The annual Inter-House Inter-Club Race, known among students as the Dorm Run or now called The Charles B. Morgan Run, takes place late in Fall Term, usually in early to mid-November. Students are invited to earn points for their dorm and club by running in a 2-mile (3.2 km) cross country race. The current student record is 9:48, set in 2006 by Peter Harrison '07.[13]
During a weekend in the Fall Term, the Student Council holds Fall Ball, a dinner/dance formal formerly called Cocktails. It used to be each dorm's prefects who would set their new students up with seniors of the opposite sex from other dorms. Now it is that each big sister/big brother is set up with another big sister/big brother of the opposite sex and their two "littles" go together.
During the Winter Term, the school holds the annual Fiske Cup Competition. Each participating dorm produces a student-directed and -performed play. Most plays are held in dorm common rooms.
In the Spring, the school holds a school-wide public speaking contest called the Hugh Camp Cup. The finalists' speeches are delivered before the entire school, and the student body votes on a winner, whose name is engraved on the prize. Alumnus John Kerry achieved this distinction during his sixth form year.[14]

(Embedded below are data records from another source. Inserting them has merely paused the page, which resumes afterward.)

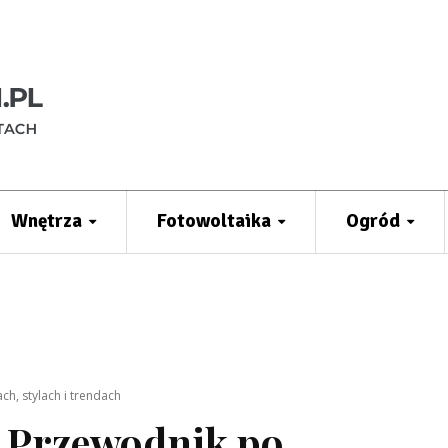
Wnętrza
Fotowoltaika
Ogród
ch, stylach i trendach
? Przewodnik po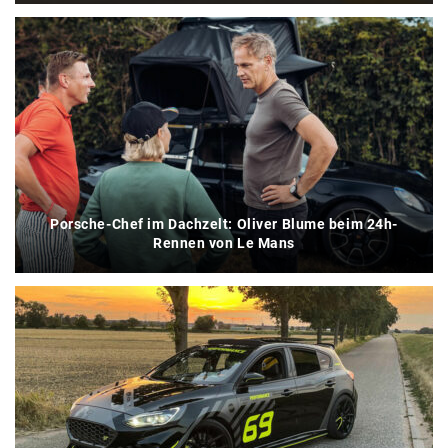
Porsche-Chef im Dachzelt: Oliver Blume beim 24h-
Rennen von Le Mans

On the last night of the term, students gather in the Chapel at 9 p.m. for the Last Night service. At the Last Night service for Spring Term, the last night of school before summer vacation, the faculty lines up outside the Chapel after the service and students shake hands with every member as they exit. On the Sixth Formers' last night on campus, they gather as a class in the Old Chapel. At the conclusion of the service, the rest of the student body waits outside to congratulate them and say their goodbyes.
During Anniversary Weekend, held on the first weekend of June, alumni converge on the school for get-togethers, reunions, and the annual Alumni Parade. Each form (class) marches down Chapel Road in chronological order, starting with the oldest living alumni. In the back of this long column is the about-to-graduate Sixth Form.

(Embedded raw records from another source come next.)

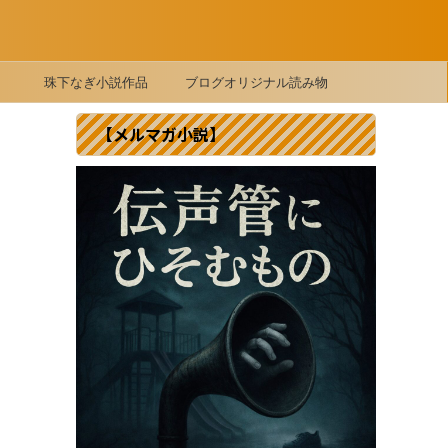
珠下なぎ小説作品
ブログオリジナル読み物
【メルマガ小説】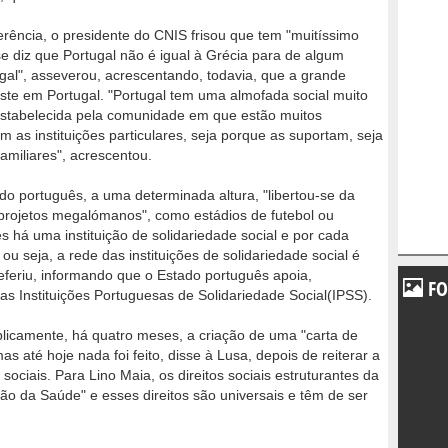
ência, o presidente do CNIS frisou que tem "muitíssimo
e diz que Portugal não é igual à Grécia para de algum
ugal", asseverou, acrescentando, todavia, que a grande
iste em Portugal. "Portugal tem uma almofada social muito
i estabelecida pela comunidade em que estão muitos
m as instituições particulares, seja porque as suportam, seja
amiliares", acrescentou.
o português, a uma determinada altura, "libertou-se da
 projetos megalómanos", como estádios de futebol ou
 há uma instituição de solidariedade social e por cada
u seja, a rede das instituições de solidariedade social é
eferiu, informando que o Estado português apoia,
FO
 Instituições Portuguesas de Solidariedade Social(IPSS).
licamente, há quatro meses, a criação de uma "carta de
mas até hoje nada foi feito, disse à Lusa, depois de reiterar a
 sociais. Para Lino Maia, os direitos sociais estruturantes da
ão da Saúde" e esses direitos são universais e têm de ser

St. Paul's students once had a close relationship with jam bands like the Grateful Dead. Some of the lingo peculiar to St. Paul's originated as the "Pyramid Dialect" among St. Paul's students and alumni who followed the Grateful Dead's 1978 shows in Egypt.[15] Phish played in the Upper Dining Hall on May 19, 1990.[16]

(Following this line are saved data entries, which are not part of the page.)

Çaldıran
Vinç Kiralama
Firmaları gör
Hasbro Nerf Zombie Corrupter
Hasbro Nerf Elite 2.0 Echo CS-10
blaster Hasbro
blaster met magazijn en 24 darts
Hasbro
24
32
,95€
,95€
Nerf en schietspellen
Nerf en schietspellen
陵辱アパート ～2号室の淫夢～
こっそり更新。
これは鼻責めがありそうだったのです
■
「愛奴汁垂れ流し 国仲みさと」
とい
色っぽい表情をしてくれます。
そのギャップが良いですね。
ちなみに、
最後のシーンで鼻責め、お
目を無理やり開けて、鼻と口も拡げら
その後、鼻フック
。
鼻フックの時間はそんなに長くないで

Malcolm Gordon coached ice hockey at the school for 29 years, and noted World War I fighter pilot Hobey Baker played under him. The first squash courts in the US were built at St. Paul’s in 1884.[17][18]
St. Paul's was an early cradle for ice hockey in America.[19] By some accounts, the first hockey game in the United States was played on the ponds at St. Paul's on November 17, 1883.[20][14][21][22] The school was an established leader in the sport in the early twentieth century, playing and beating collegiate teams, including Harvard[23] and Princeton.[24]
St. Paul's crew won the Princess Elizabeth Challenge Cup in the Henley Royal Regatta in 1980, 1994[25] and again in 2004.[26]
The athletic directors of St. Paul's and the other members of the Eight Schools Association compose the Eight Schools Athletic Council, which organizes sports events and tournaments among ESA schools.[27] St. Paul's is also a member of the Independent School League.
St. Paul's School founded the summer Advanced Studies Program in 1958 to provide juniors from public and parochial New Hampshire high schools with challenging educational opportunities. The students live and study at the St. Paul's campus for five and a half weeks and are immersed in their subject of choice. Recent offerings have included astronomy and Shakespeare. In addition to the course load, students choose a daily extracurricular activity or sport to participate in four afternoons per week. The program had a 47% admission rate in 2010. In 2009, 273 students from 84 high schools participated in the Advanced Studies Program.[28]